▶ [The data]:
☆ ☆ ☆ ☆ ☆

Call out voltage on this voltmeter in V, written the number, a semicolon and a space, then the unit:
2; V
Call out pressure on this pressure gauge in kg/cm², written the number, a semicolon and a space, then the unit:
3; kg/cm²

☆ ☆ ☆ ☆ ☆

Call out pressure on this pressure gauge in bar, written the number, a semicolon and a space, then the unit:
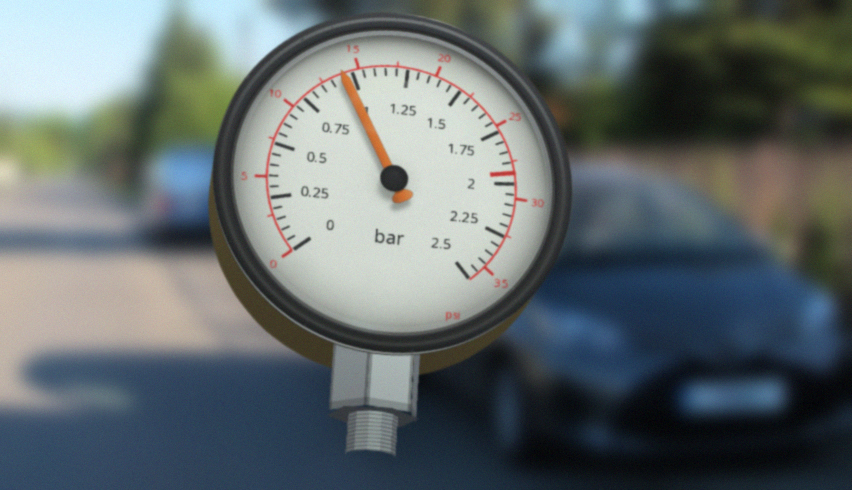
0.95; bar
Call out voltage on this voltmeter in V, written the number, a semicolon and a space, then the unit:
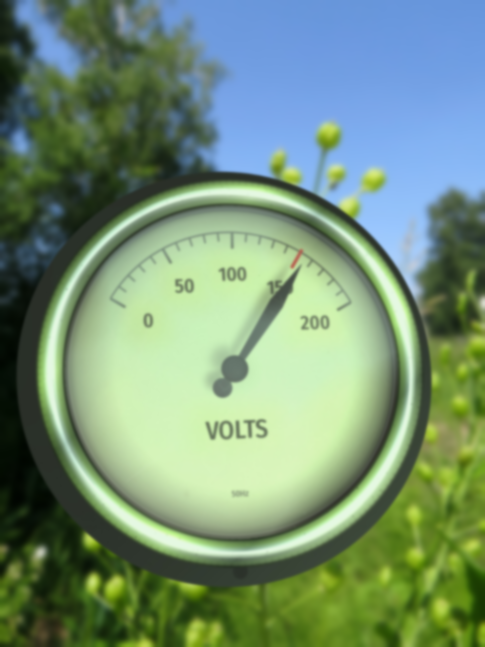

☆ ☆ ☆ ☆ ☆

Which lines in the entries above contain the word "semicolon"? Pull out each of those lines in full.

▶ [Response]:
Call out voltage on this voltmeter in V, written the number, a semicolon and a space, then the unit:
Call out pressure on this pressure gauge in kg/cm², written the number, a semicolon and a space, then the unit:
Call out pressure on this pressure gauge in bar, written the number, a semicolon and a space, then the unit:
Call out voltage on this voltmeter in V, written the number, a semicolon and a space, then the unit:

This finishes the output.